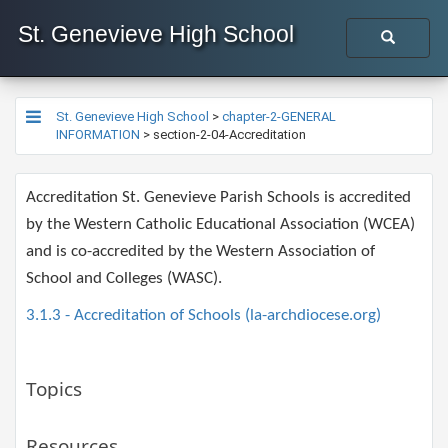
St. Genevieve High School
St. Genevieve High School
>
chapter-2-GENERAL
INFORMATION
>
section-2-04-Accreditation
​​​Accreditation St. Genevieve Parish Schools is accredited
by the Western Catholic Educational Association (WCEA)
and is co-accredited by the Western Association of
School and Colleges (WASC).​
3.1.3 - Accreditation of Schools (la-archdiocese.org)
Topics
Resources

● ● ● ● ● ● ●

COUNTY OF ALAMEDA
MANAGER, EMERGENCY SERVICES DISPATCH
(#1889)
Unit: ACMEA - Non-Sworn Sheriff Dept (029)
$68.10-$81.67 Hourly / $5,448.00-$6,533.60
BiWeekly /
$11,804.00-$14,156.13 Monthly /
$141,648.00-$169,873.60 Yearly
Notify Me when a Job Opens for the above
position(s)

● ● ● ● ● ● ●

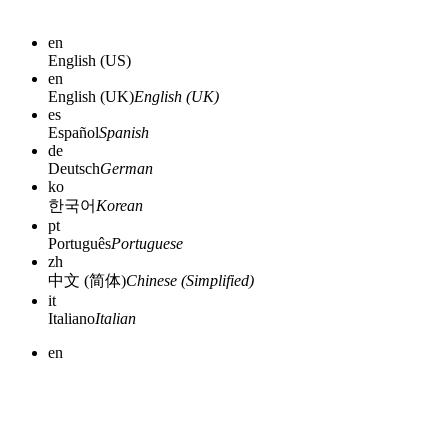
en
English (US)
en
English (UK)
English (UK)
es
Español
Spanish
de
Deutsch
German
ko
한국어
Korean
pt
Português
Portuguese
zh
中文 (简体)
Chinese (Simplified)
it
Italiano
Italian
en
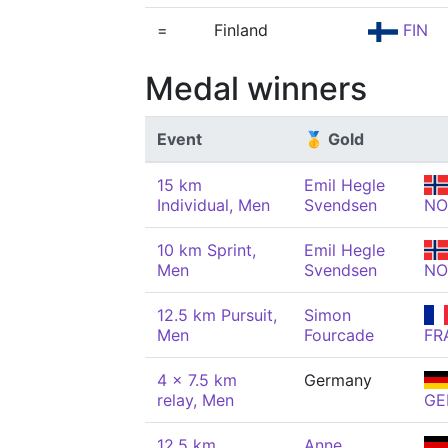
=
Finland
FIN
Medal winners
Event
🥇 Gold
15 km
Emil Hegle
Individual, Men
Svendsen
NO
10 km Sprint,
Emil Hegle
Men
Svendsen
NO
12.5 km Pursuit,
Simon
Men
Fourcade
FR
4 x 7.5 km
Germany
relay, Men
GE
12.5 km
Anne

● ● ● ● ● ● ●

When a line among the entries contains "Western", pull that line out.

by the Western Catholic Educational Association (WCEA)
and is co-accredited by the Western Association of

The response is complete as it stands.